PROBLEM DESCRIPTION:
Update the part of the listing that opens with the line containing "Could you annotate" and closes with the line containing "0.046175, 0.996030, -0.119797]]", changing "lens line" to "intrinsics line" and leaving everything else as it is.

DATA EXTRACT:
*-*-*
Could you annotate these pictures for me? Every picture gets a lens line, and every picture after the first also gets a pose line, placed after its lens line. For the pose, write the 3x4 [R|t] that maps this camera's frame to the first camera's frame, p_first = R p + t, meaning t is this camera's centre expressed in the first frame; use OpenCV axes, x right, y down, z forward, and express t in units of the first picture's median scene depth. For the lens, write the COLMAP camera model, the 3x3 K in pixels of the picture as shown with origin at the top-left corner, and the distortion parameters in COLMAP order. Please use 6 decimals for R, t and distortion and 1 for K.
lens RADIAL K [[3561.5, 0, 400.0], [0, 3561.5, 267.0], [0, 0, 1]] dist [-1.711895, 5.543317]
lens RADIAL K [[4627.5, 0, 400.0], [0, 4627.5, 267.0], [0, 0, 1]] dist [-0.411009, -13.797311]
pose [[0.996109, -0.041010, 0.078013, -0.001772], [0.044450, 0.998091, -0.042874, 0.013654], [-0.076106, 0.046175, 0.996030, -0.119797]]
*-*-*
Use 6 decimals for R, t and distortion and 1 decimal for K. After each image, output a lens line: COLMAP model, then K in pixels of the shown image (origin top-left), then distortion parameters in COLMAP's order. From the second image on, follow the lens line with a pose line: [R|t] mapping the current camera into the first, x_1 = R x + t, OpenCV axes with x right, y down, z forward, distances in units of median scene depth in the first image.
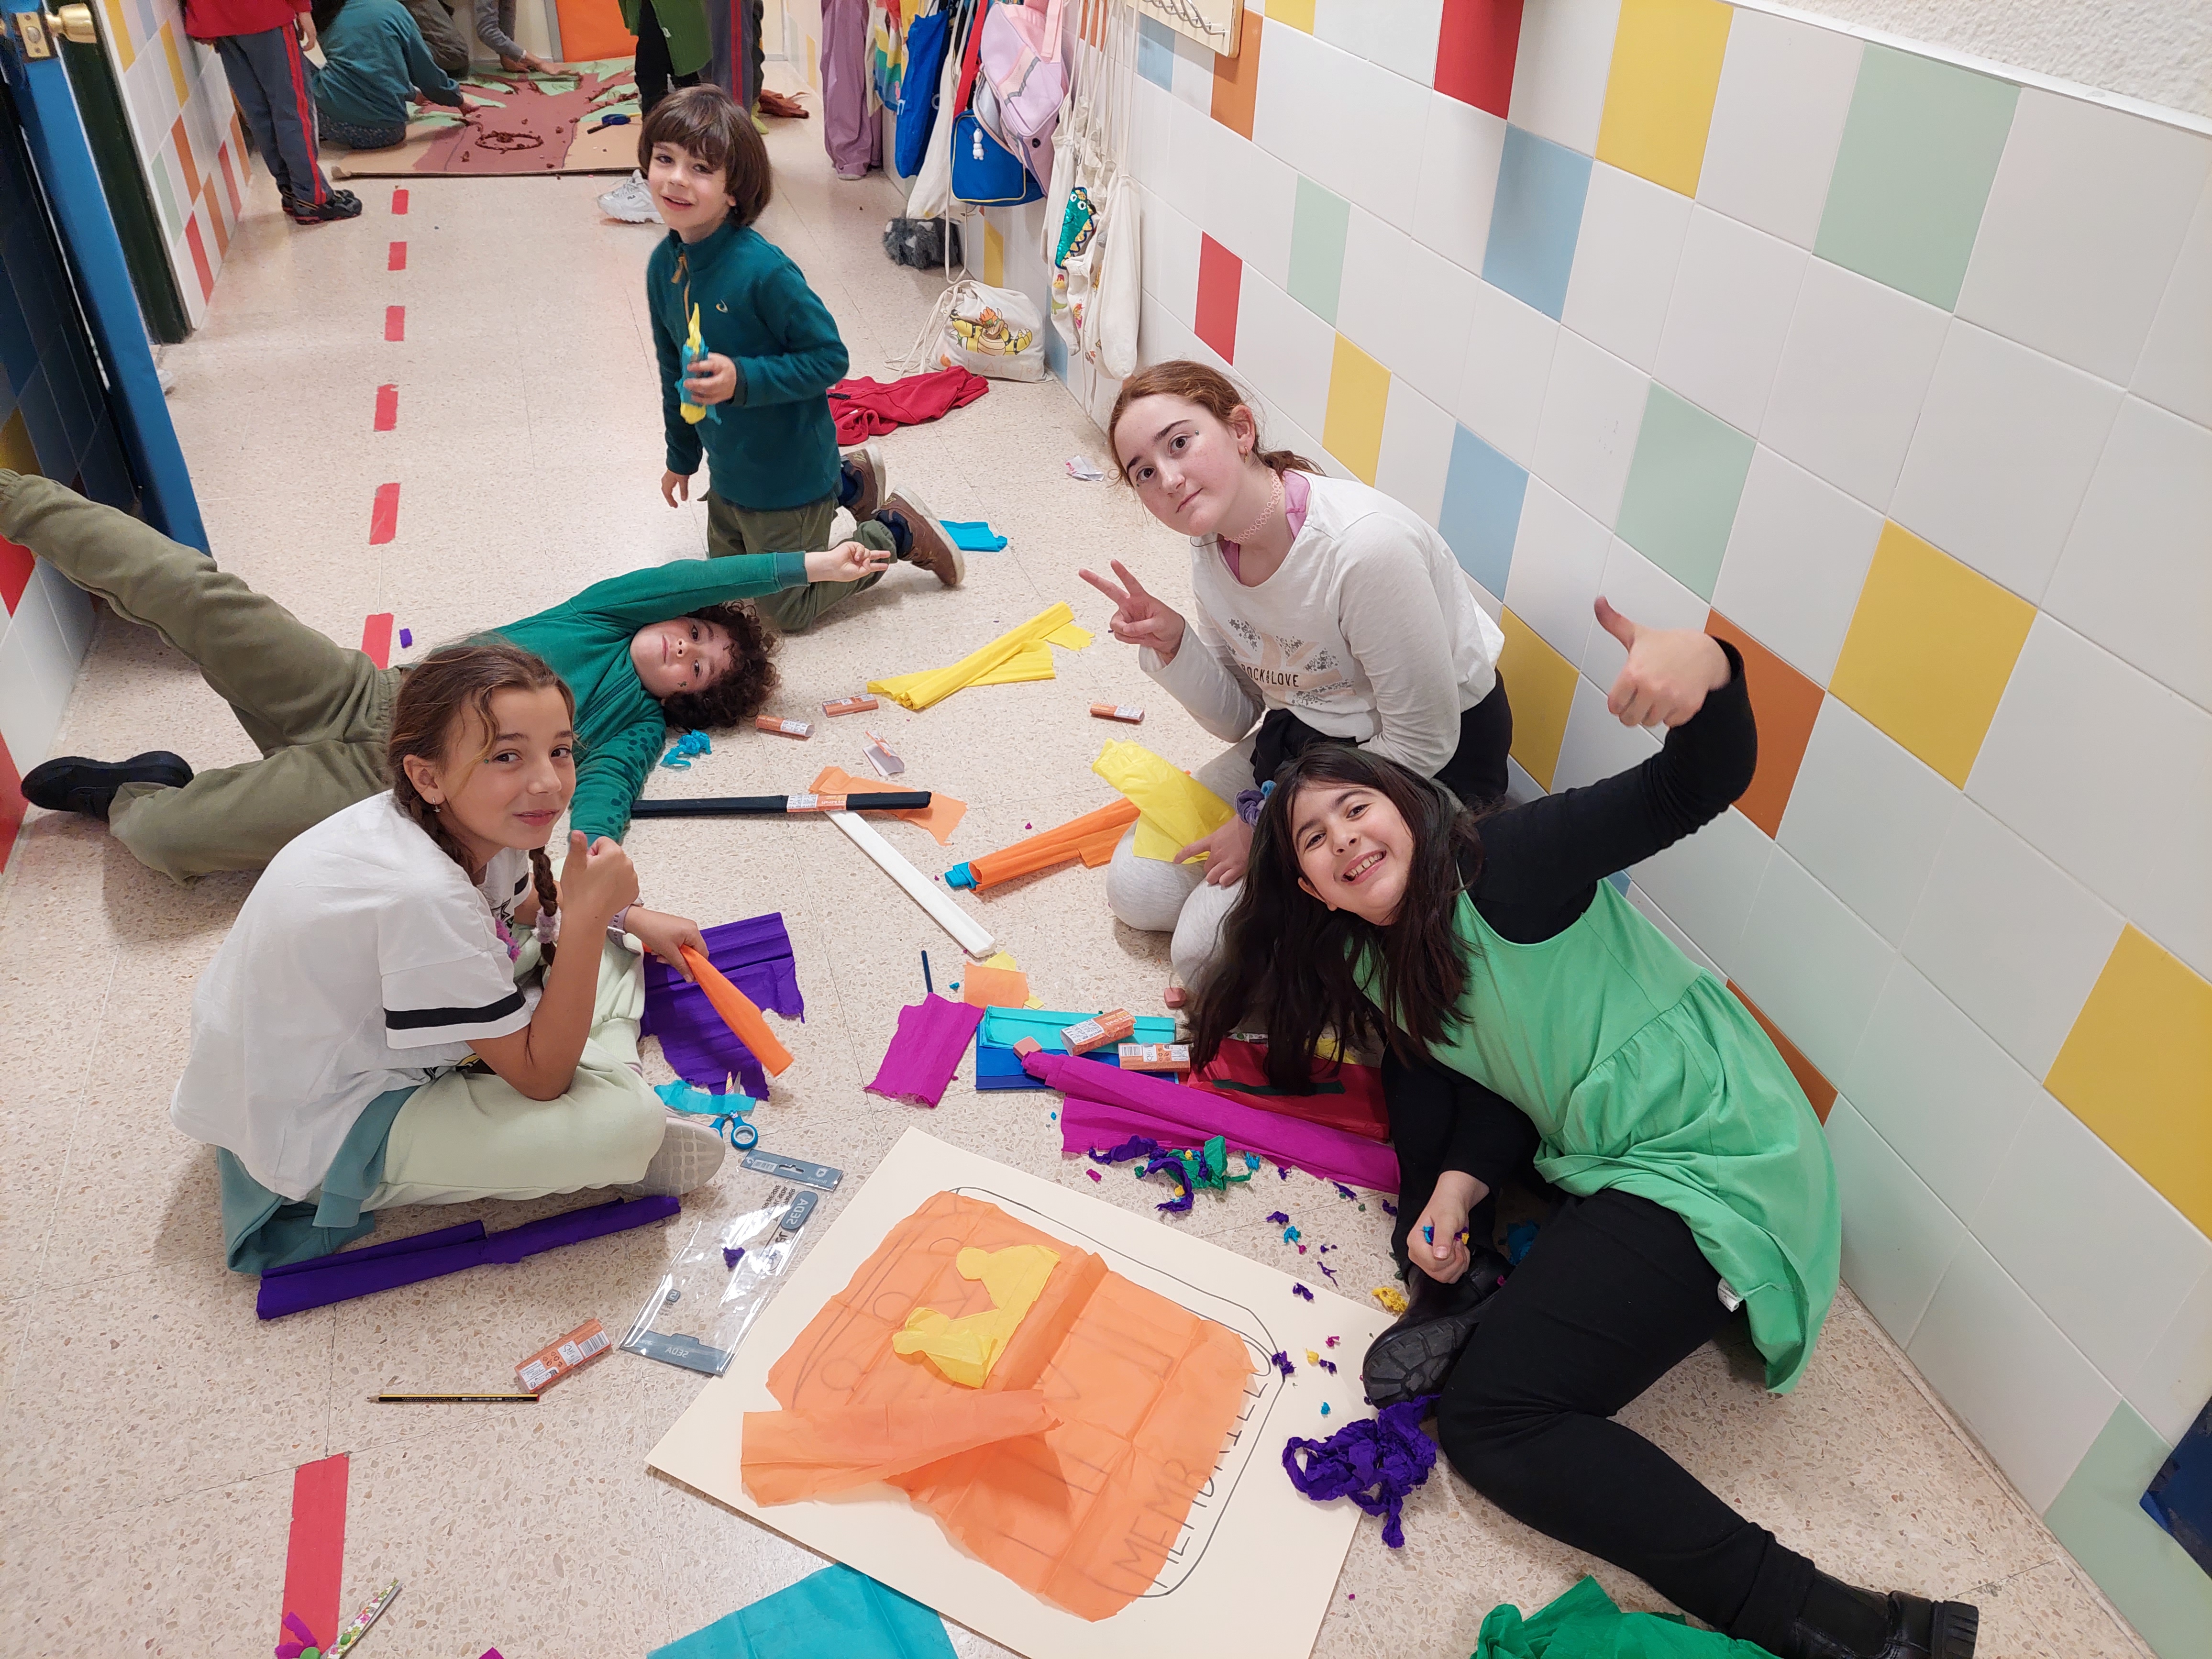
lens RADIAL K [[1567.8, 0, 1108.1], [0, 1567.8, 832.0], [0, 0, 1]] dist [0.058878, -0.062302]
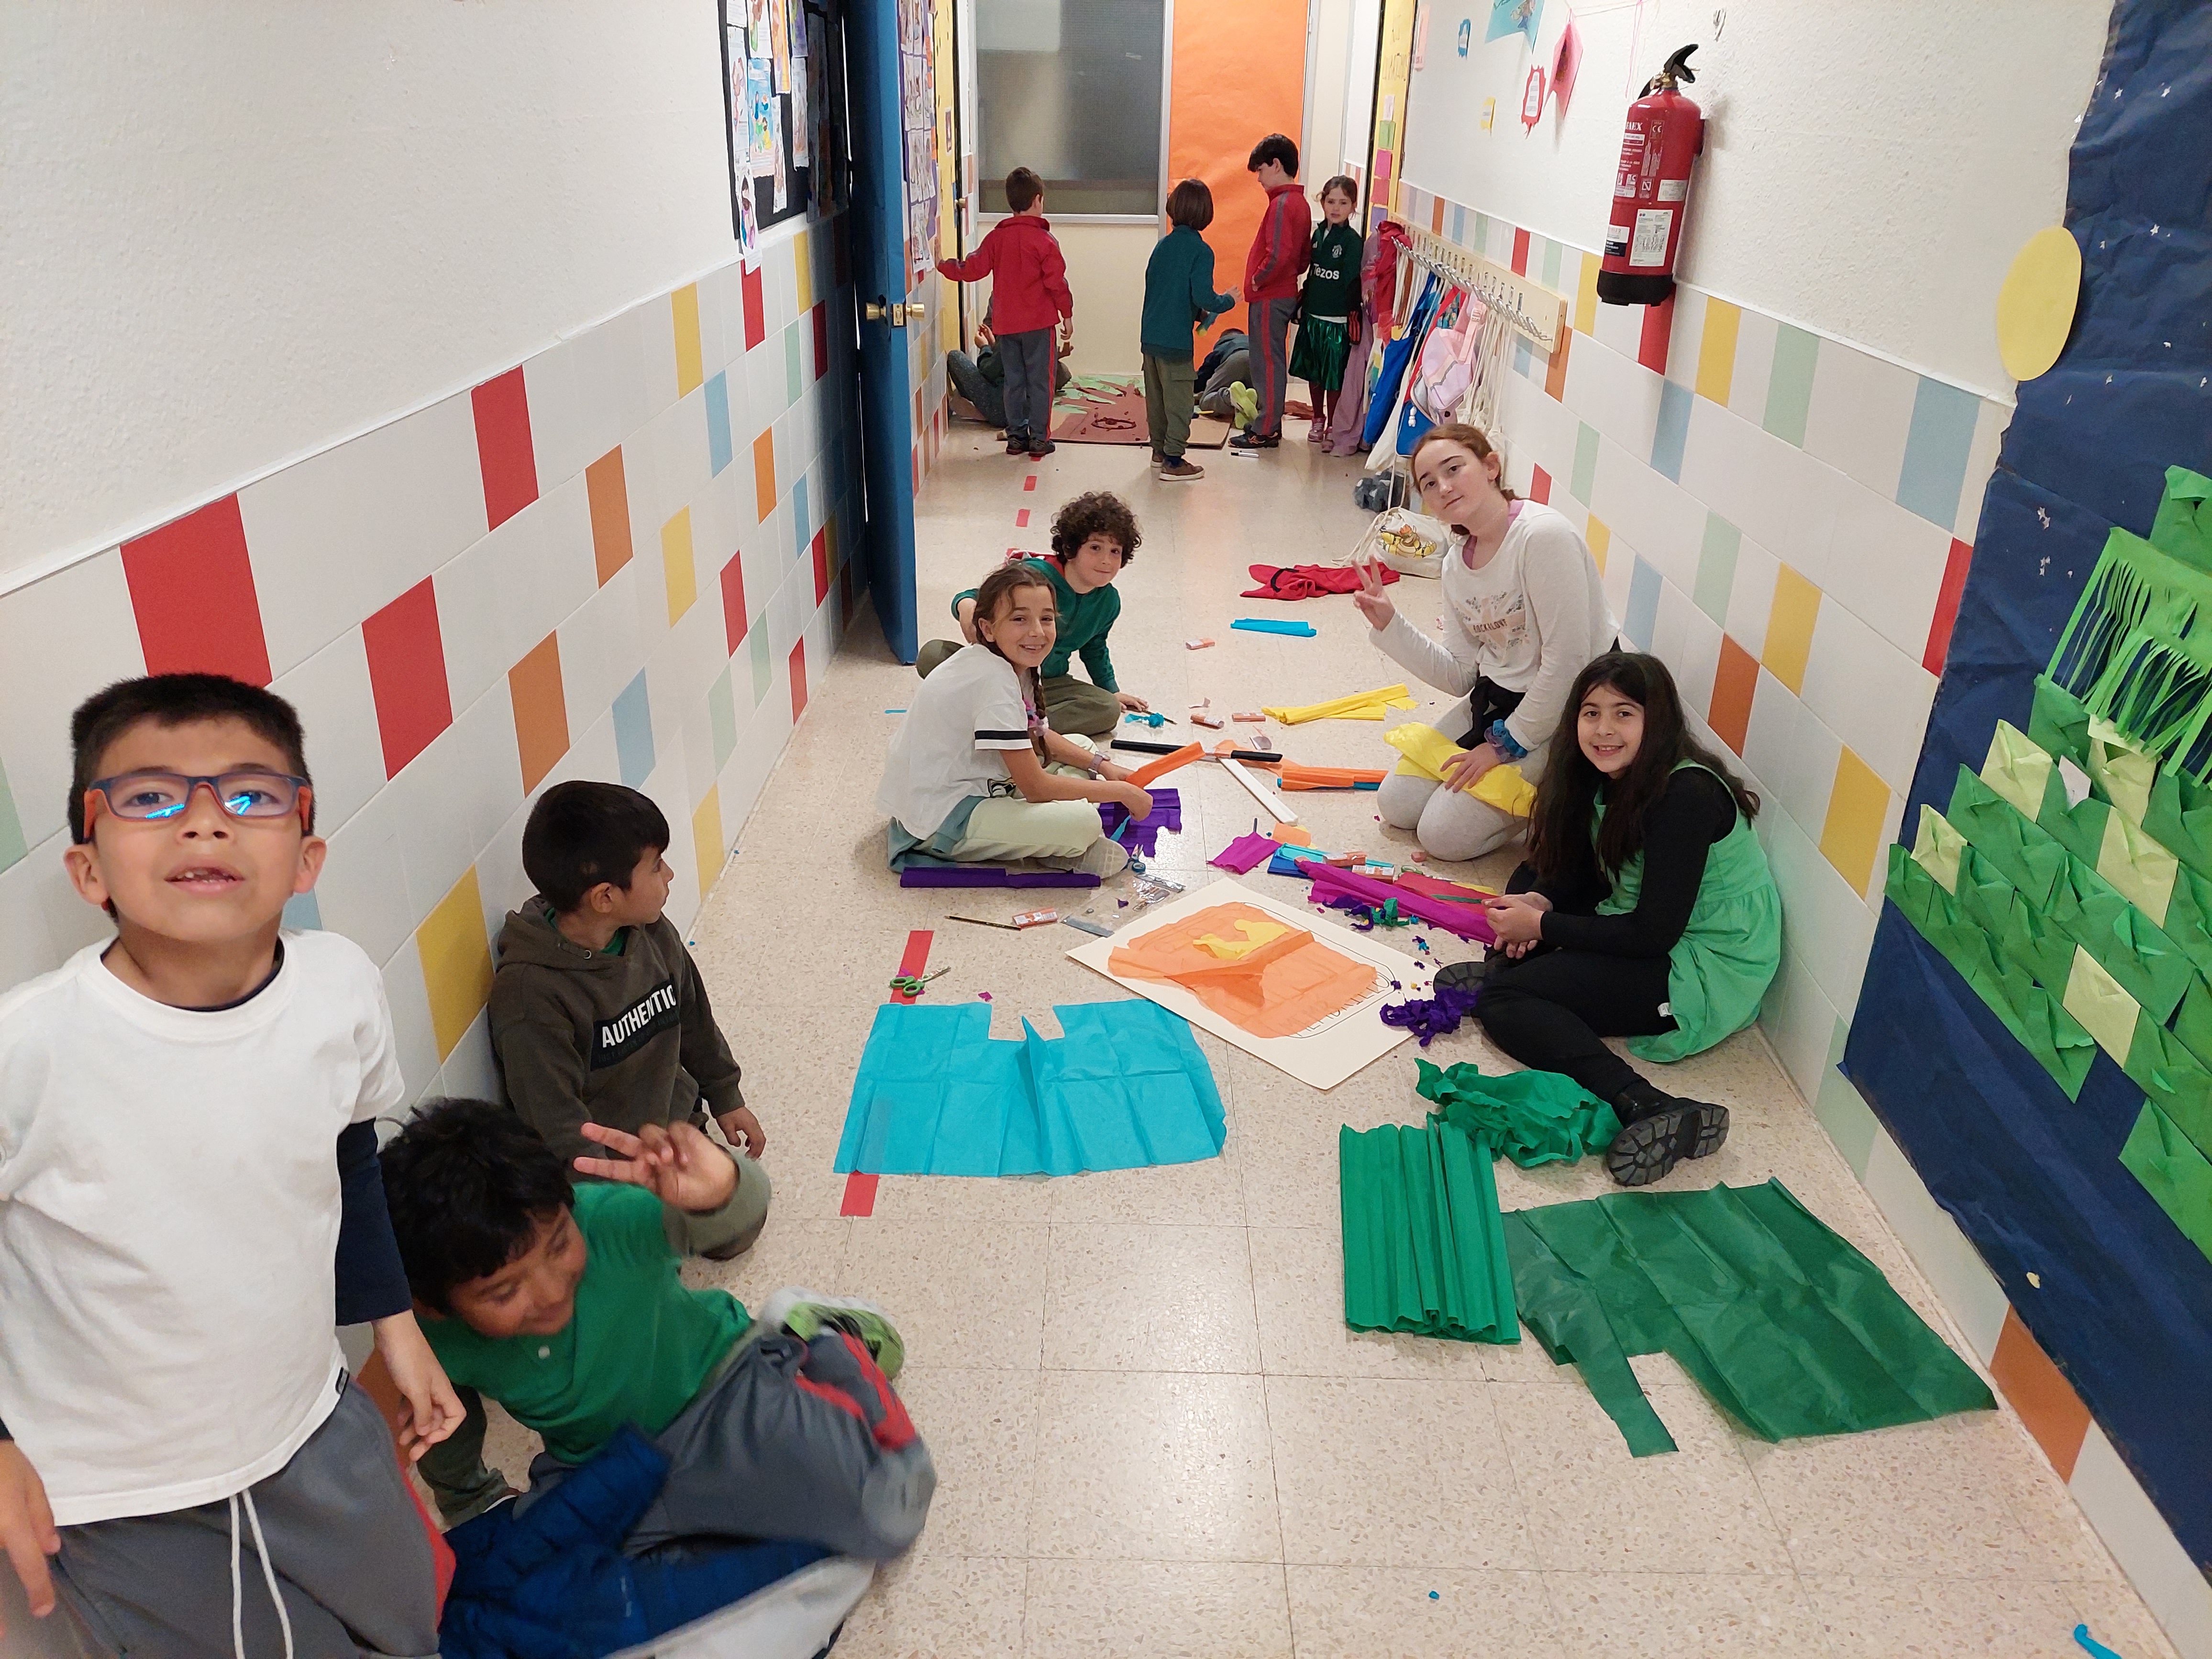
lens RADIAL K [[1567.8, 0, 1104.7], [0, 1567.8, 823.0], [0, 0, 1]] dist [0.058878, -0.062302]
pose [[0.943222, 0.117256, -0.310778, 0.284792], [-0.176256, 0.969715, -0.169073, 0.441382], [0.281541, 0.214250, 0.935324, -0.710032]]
*-*-*
OUTPUT OF THE TASK:
Could you annotate these pictures for me? Every picture gets a intrinsics line, and every picture after the first also gets a pose line, placed after its intrinsics line. For the pose, write the 3x4 [R|t] that maps this camera's frame to the first camera's frame, p_first = R p + t, meaning t is this camera's centre expressed in the first frame; use OpenCV axes, x right, y down, z forward, and express t in units of the first picture's median scene depth. For the lens, write the COLMAP camera model, the 3x3 K in pixels of the picture as shown with origin at the top-left corner, and the distortion parameters in COLMAP order. Please use 6 decimals for R, t and distortion and 1 for K.
lens RADIAL K [[3561.5, 0, 400.0], [0, 3561.5, 267.0], [0, 0, 1]] dist [-1.711895, 5.543317]
lens RADIAL K [[4627.5, 0, 400.0], [0, 4627.5, 267.0], [0, 0, 1]] dist [-0.411009, -13.797311]
pose [[0.996109, -0.041010, 0.078013, -0.001772], [0.044450, 0.998091, -0.042874, 0.013654], [-0.076106, 0.046175, 0.996030, -0.119797]]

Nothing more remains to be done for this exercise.